Todo ocurrió mientras Juan Sebastián realizaba su rutina de levantamiento de pesas. Testigos relataron que el fisicoculturista se desplomó de forma repentina frente a otros deportistas que se encontraban entrenando en el lugar. La escena fue descrita por quienes presenciaron el momento como caótica, angustiante y profundamente impactante. Algunos intentaron auxiliarlo de inmediato, mientras otros buscaban ayuda del personal del gimnasio.
La versión de los hechos comenzó a difundirse rápidamente en redes sociales, donde amigos, deportistas y usuarios del gimnasio narraron lo ocurrido. Uno de los testimonios más fuertes fue el de Andrés Montoya, fisicoculturista y amigo cercano de Juan Sebastián, quien cuestionó la capacidad de respuesta del establecimiento. En un video publicado en su cuenta de Instagram (@andresprofitt), afirmó que durante más de 25 minutos varias personas intentaron auxiliarlo y reanimarlo, mientras, según su relato, no se permitió su traslado inmediato a un hospital cercano, ubicado a menos de dos cuadras del lugar.

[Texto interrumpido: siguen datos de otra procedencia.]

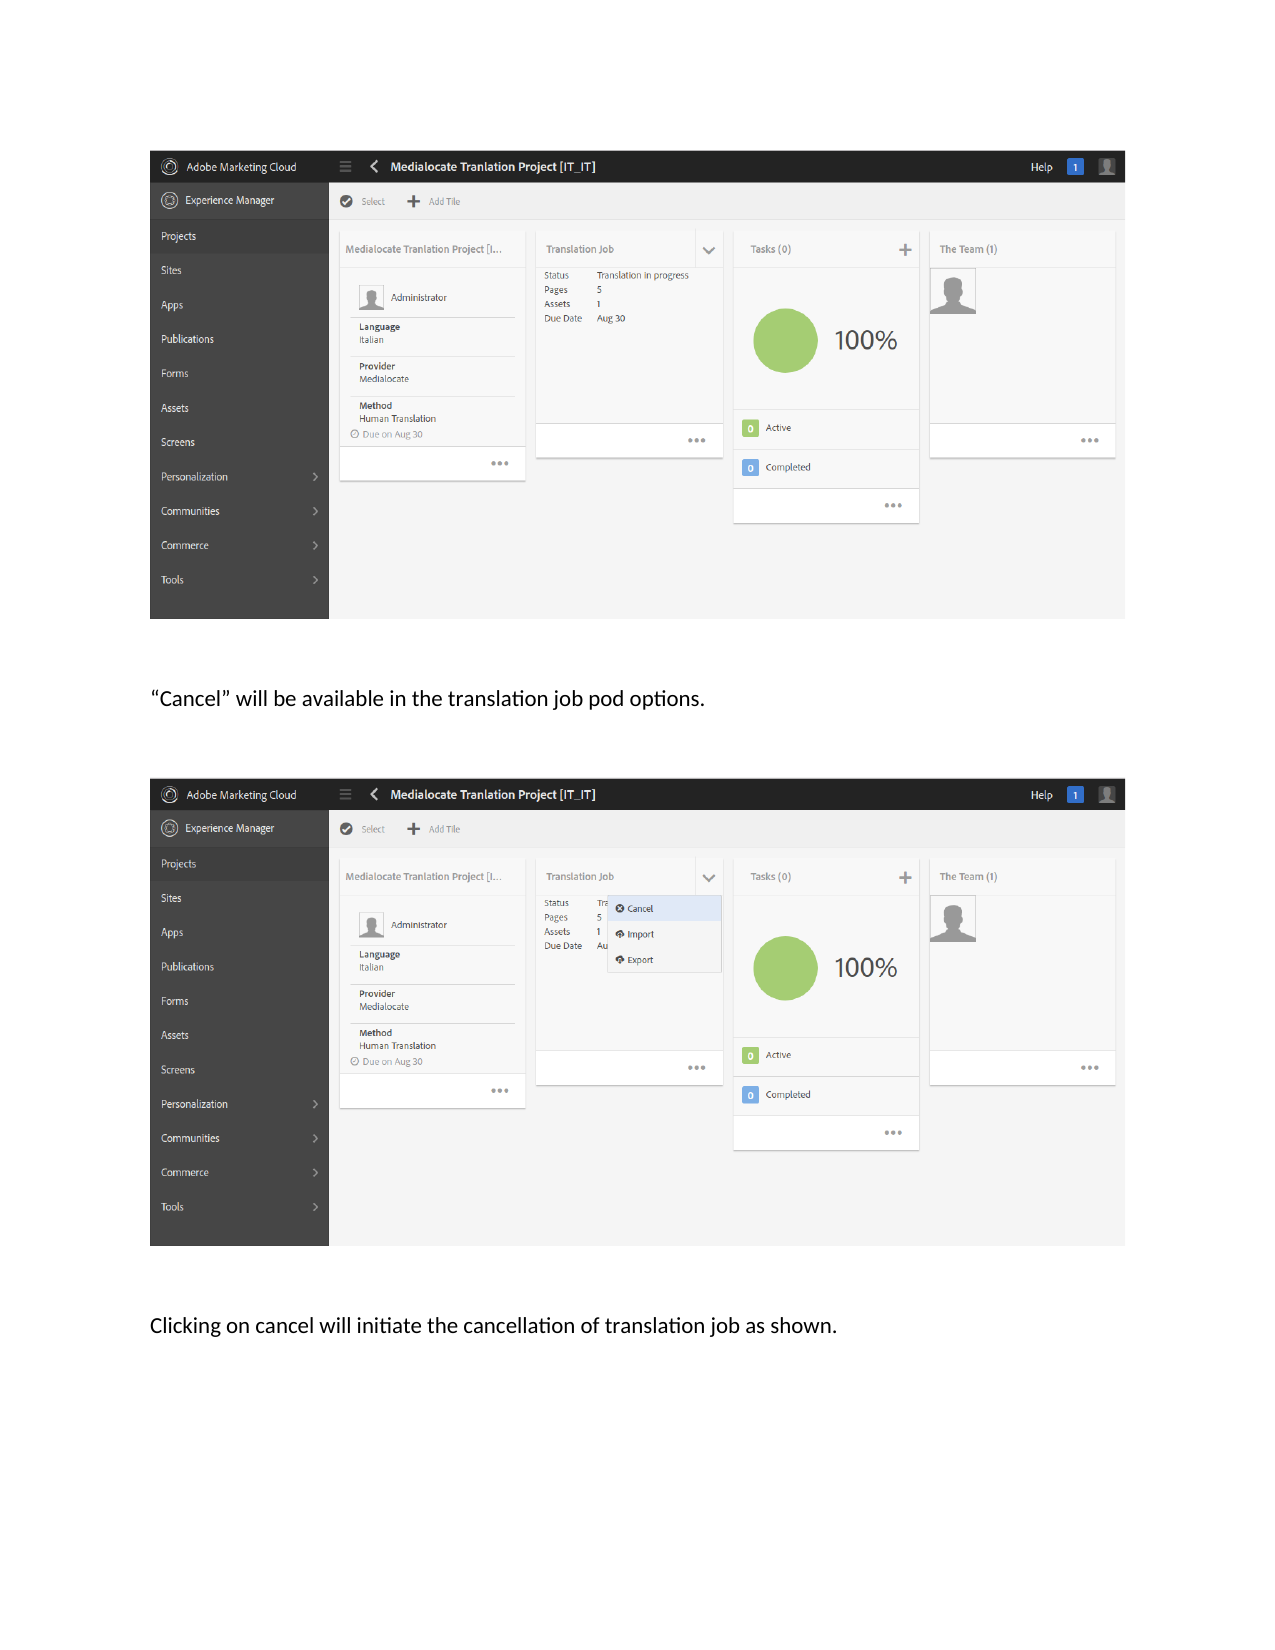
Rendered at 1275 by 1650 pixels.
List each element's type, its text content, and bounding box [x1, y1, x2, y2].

picture [150, 777, 1125, 1246]
text “Cancel” will be available in the translation job pod options. [150, 684, 1125, 712]
picture [150, 150, 1125, 619]
text Clicking on cancel will initiate the cancellation of translation job as shown. [150, 1311, 1125, 1339]
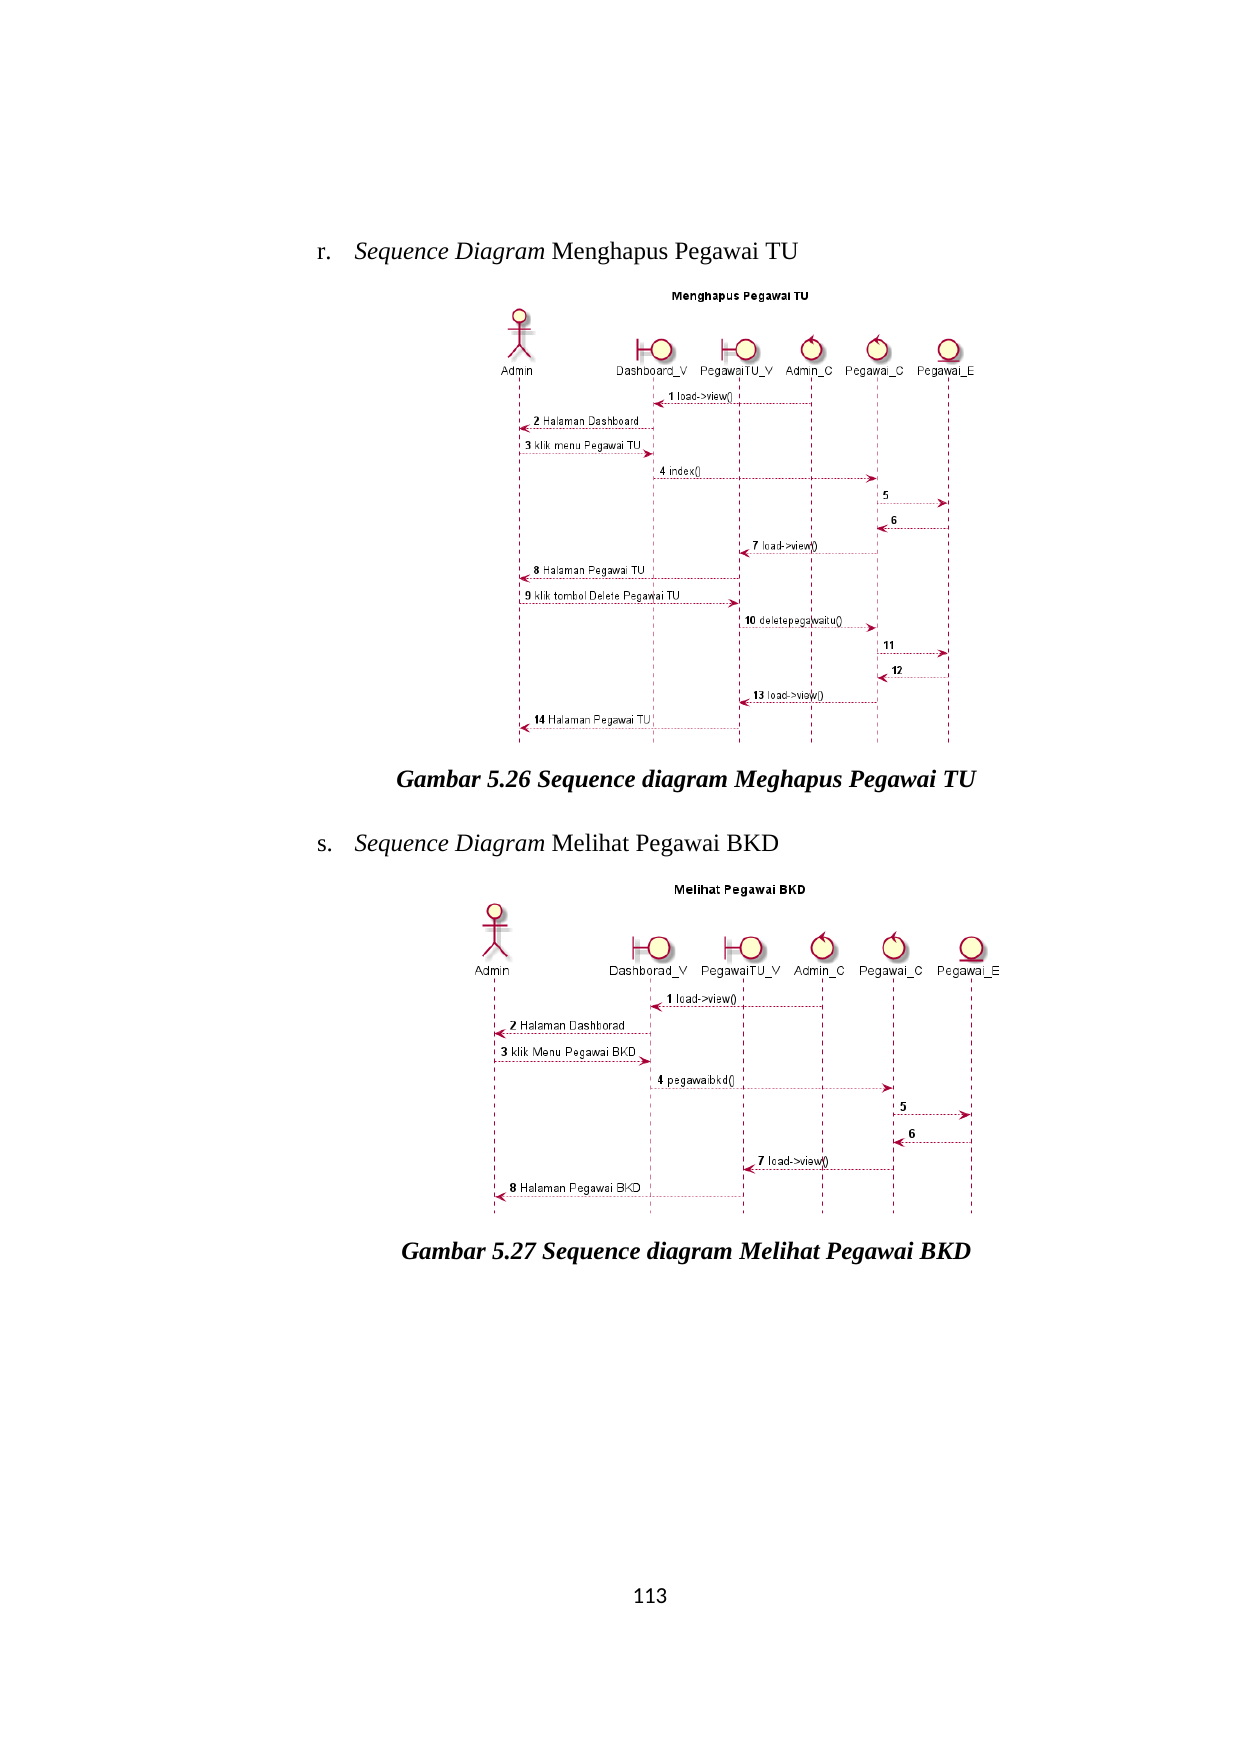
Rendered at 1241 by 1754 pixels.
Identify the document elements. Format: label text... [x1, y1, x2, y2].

text Gambar 5.27 Sequence diagram Melihat Pegawai BKD [311, 1236, 1063, 1265]
picture [494, 279, 983, 751]
list Sequence Diagram Menghapus Pegawai TU [317, 236, 1063, 265]
text Gambar 5.26 Sequence diagram Meghapus Pegawai TU [311, 764, 1063, 793]
picture [467, 871, 1009, 1222]
list Sequence Diagram Melihat Pegawai BKD [317, 828, 1063, 857]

“No podemos garantizar que se haya salvado, pero sí hubiera habido una posibilidad de que el resultado fuera otro”, dijo Montoya, quien además hizo un llamado a la reflexión sobre los riesgos del fisicoculturismo y las exigencias extremas del deporte. Incluso relató que él mismo ha sufrido dos infartos a pesar de su corta edad, lo que convirtió su mensaje en una advertencia directa sobre los límites físicos, la presión estética y las consecuencias del alto rendimiento sin control médico.

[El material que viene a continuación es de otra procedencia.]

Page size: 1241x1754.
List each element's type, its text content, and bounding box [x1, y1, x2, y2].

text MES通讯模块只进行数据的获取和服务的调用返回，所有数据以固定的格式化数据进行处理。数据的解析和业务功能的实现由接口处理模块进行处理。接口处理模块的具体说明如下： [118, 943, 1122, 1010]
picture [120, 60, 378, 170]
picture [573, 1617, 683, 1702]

La muerte de Anzola también abrió un debate más amplio dentro de la comunidad fitness: los protocolos de emergencia en gimnasios, la preparación del personal ante eventos críticos y la responsabilidad de las cadenas de entrenamiento frente a situaciones médicas graves. Algunos allegados al deportista han pedido que se investigue si existió alguna negligencia y si se cumplieron correctamente los procedimientos establecidos.
Paralelamente, surgieron reflexiones sobre el uso de suplementos, productos dietarios y fármacos en el fisicoculturismo. Amigos del deportista hicieron llamados públicos a la prudencia y al entrenamiento responsable, advirtiendo sobre los riesgos de buscar resultados rápidos sin supervisión médica. En redes sociales, varios mensajes apuntaron a la necesidad de promover información basada en evidencia científica y no en tendencias estéticas o presiones del entorno digital.

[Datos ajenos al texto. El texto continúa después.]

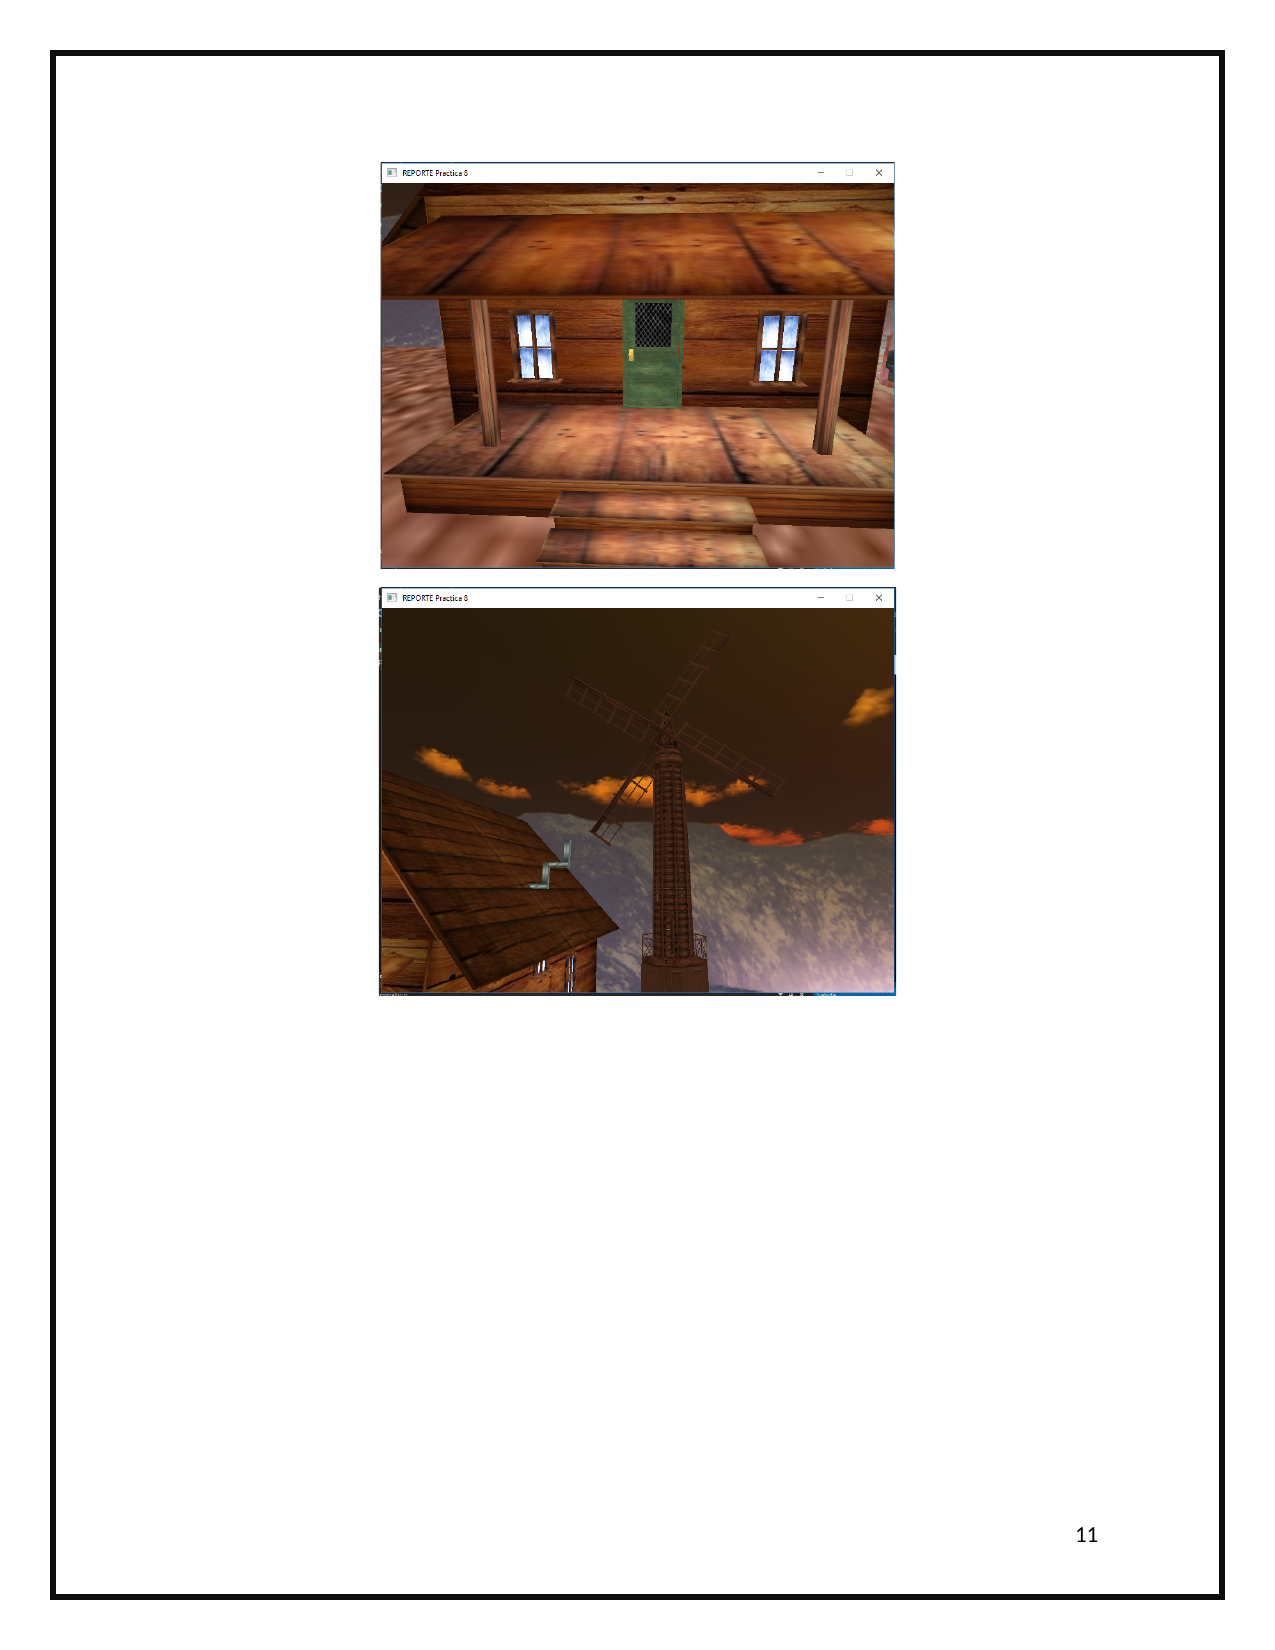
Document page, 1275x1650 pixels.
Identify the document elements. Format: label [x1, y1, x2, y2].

picture [378, 587, 897, 996]
picture [380, 162, 895, 569]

Mientras tanto, también aparecieron voces que defendieron la actuación del personal del gimnasio. Usuarios que aseguraron haber estado presentes señalaron que los trabajadores actuaron dentro de sus posibilidades y con los recursos disponibles, aunque reconocieron falencias estructurales en la infraestructura y en los protocolos de atención. Otros comentarios cuestionaron el comportamiento de algunos testigos que, en lugar de ayudar, habrían grabado la escena con sus teléfonos móviles.
La respuesta de Smart Fit
La cadena de gimnasios Smart Fit Colombia se pronunció oficialmente sobre lo ocurrido. En un comunicado publicado por Infobae informó que Juan Sebastián Anzola Quintero “presentó de manera súbita un paro cardiorrespiratorio” mientras entrenaba en la sede del centro comercial Plaza Imperial.
Infobae.
Según la empresa, el equipo de brigadistas certificados respondió de forma inmediata, prestó los primeros auxilios correspondientes al protocolo, realizó maniobras de reanimación y utilizó el desfibrilador externo automático (DEA). De manera simultánea, se activó el protocolo de emergencia y el área protegida de la sede acudió al llamado.
La compañía confirmó que, pese a los esfuerzos, el deportista falleció antes de ser trasladado a un centro médico y expresó sus condolencias a los familiares, amigos y seres queridos del fisicoculturista.